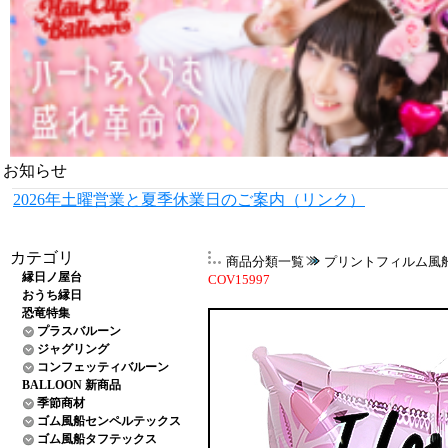
お知らせ
2026年土曜営業と夏季休業日のご案内（リンク）
カテゴリ
商品分類一覧
プリントフィルム風
縁日ノ屋台
COV15997
おうち縁日
恐竜特集
プラスバルーン
ジャグリング
コンフェッティバルーン
BALLOON 新商品
季節商材
ゴム風船センペルテックス
ゴム風船タフテックス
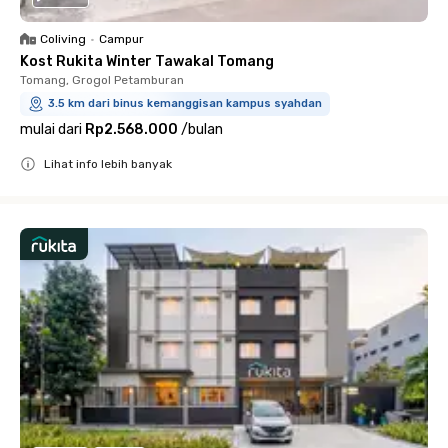
Coliving
•
Campur
Kost Rukita Winter Tawakal Tomang
Tomang, Grogol Petamburan
3.5 km dari binus kemanggisan kampus syahdan
mulai dari
Rp2.568.000
/
bulan
Lihat info lebih banyak
Close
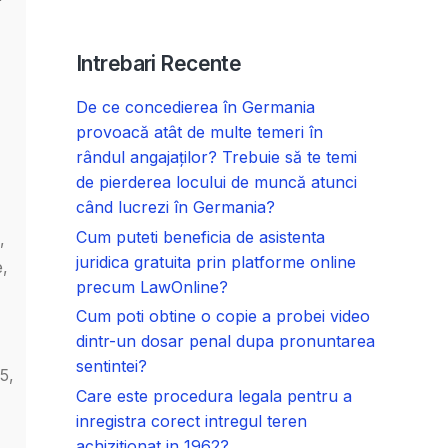
Intrebari Recente
De ce concedierea în Germania
provoacă atât de multe temeri în
rândul angajaților? Trebuie să te temi
de pierderea locului de muncă atunci
când lucrezi în Germania?
Cum puteti beneficia de asistenta
,
juridica gratuita prin platforme online
e,
precum LawOnline?
Cum poti obtine o copie a probei video
dintr-un dosar penal dupa pronuntarea
sentintei?
5,
Care este procedura legala pentru a
inregistra corect intregul teren
achizitionat in 1962?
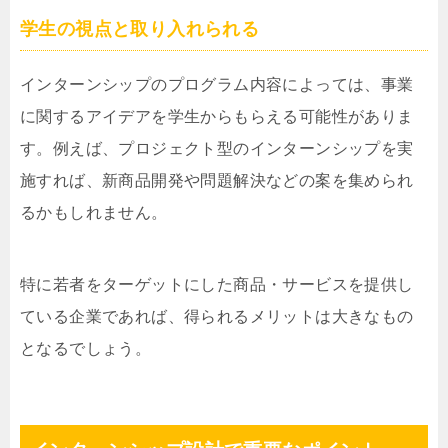
学生の視点と取り入れられる
インターンシップのプログラム内容によっては、事業
に関するアイデアを学生からもらえる可能性がありま
す。例えば、プロジェクト型のインターンシップを実
施すれば、新商品開発や問題解決などの案を集められ
るかもしれません。
特に若者をターゲットにした商品・サービスを提供し
ている企業であれば、得られるメリットは大きなもの
となるでしょう。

#### [Activity]
Copy out in full each line from the items above that contains the word "dari".

#### [Result of the exercise]
3.5 km dari binus kemanggisan kampus syahdan
mulai dari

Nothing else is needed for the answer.